Phytoscale Transport Physics: Insights into Xylem Flow Homeostasis and Drought Stress

TL;DR

This study combines experimental and computational methods to analyze how drought stress affects xylem vessel morphology and flow dynamics in Brassica juncea, revealing adaptations that enhance plant survival under water scarcity.

Contribution

It introduces a comprehensive framework integrating morphological measurements and numerical simulations to understand xylem flow adaptations during drought stress.

Findings

Drought reduces xylem diameter and pit size.

Drought decreases cellulose content, affecting elasticity and zeta potential.

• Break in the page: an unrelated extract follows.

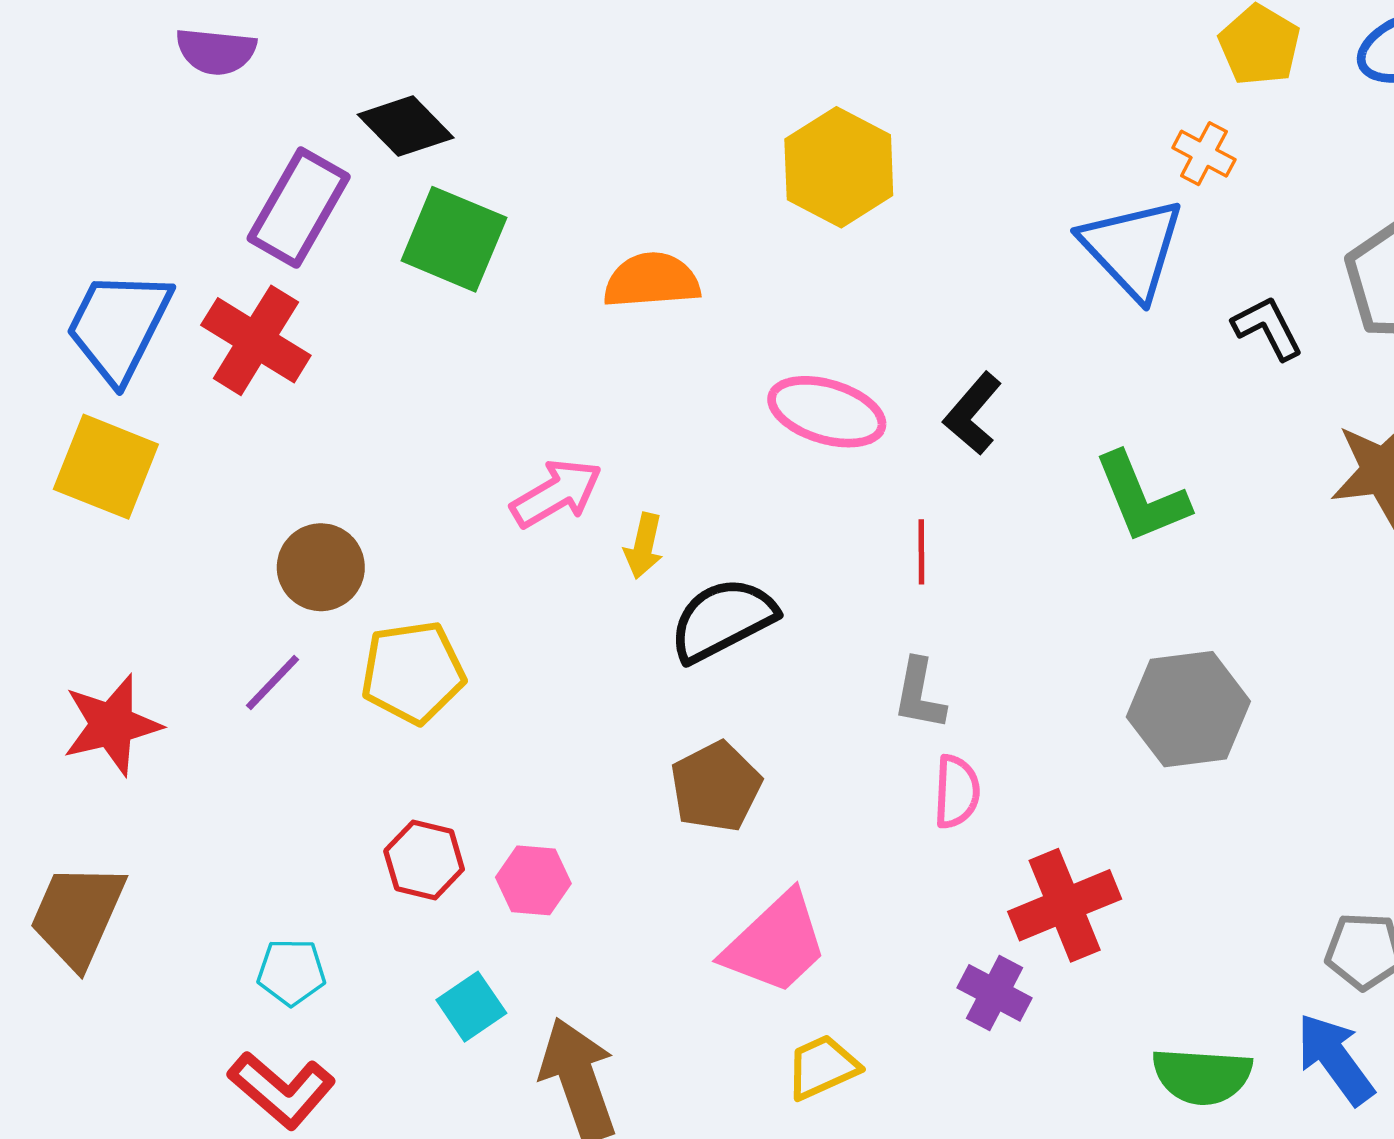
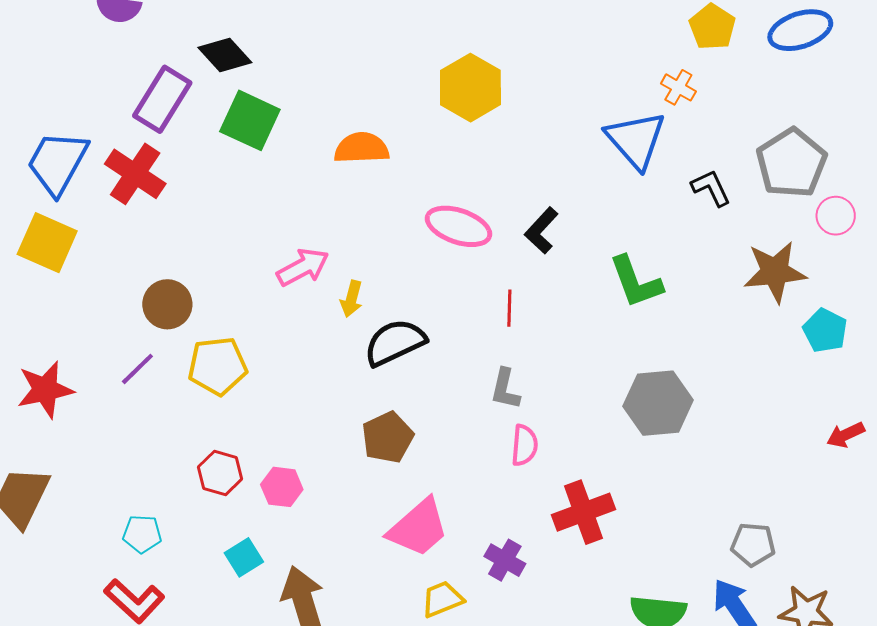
purple cross: (995, 993) -> (505, 560), moved

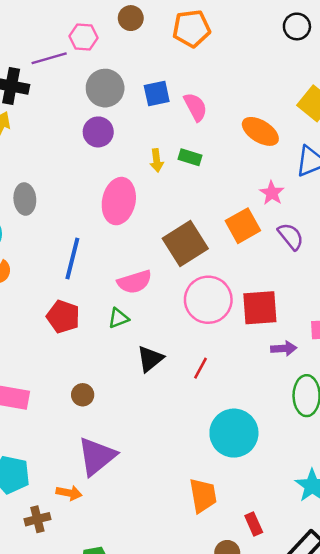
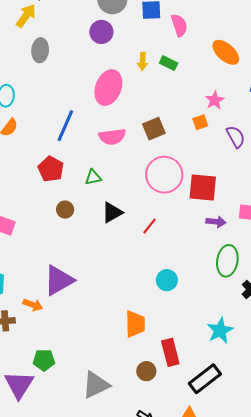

Radial transport of nutrients increases under drought conditions.

Abstract

We investigate the flow dynamics of nutrient solution through the xylem vessels of Brassica juncea under drought stress. To this end, we perform experiments to obtain morphological traits of xylem vessels under drought-stressed conditions, and develop a mathematical framework to model the underlying flow through the xylem, considering several features relevant to the plant system. Performing experiments using state of the art instruments, we measure the morphology of xylem vessels, physicochemical and mechanical properties of xylem walls under drought stressed conditions. Our experimental results unveil that drought reduces both xylem diameter and pit aperture size, implicating hydraulic adaptations of plants to drought stress. We find that the reduced cellulose content in drought stressed xylem vessels lowers the zeta potential and decreases elasticity of the vascular region. Additionally, drought stress alters metabolite activity, increases reactive oxygen species, reduces chlorophyll content, and limits the uptake of essential metallic nutrients. Besides, we perform three-dimensional numerical simulations to evaluate local flow field, mechanical stress, hydraulic conductivity, and radial transport efficiency of xylem vessels under drought stressed conditions. Simulated results reveal that under drought conditions, resistance to axial flow through xylem vessels increases significantly, which in turn, promotes radial transport of nutrients, allowing plants to survive even in drought stress. We show that the radial flow efficiency of xylem vessels becomes notably higher under drought stress than in well-watered control plants. Overall, results of this endeavor provide new insights into how geometric adaptations of xylem vessels modify flow behavior under water deficient conditions, enhancing the plants ability to survive environmental stress.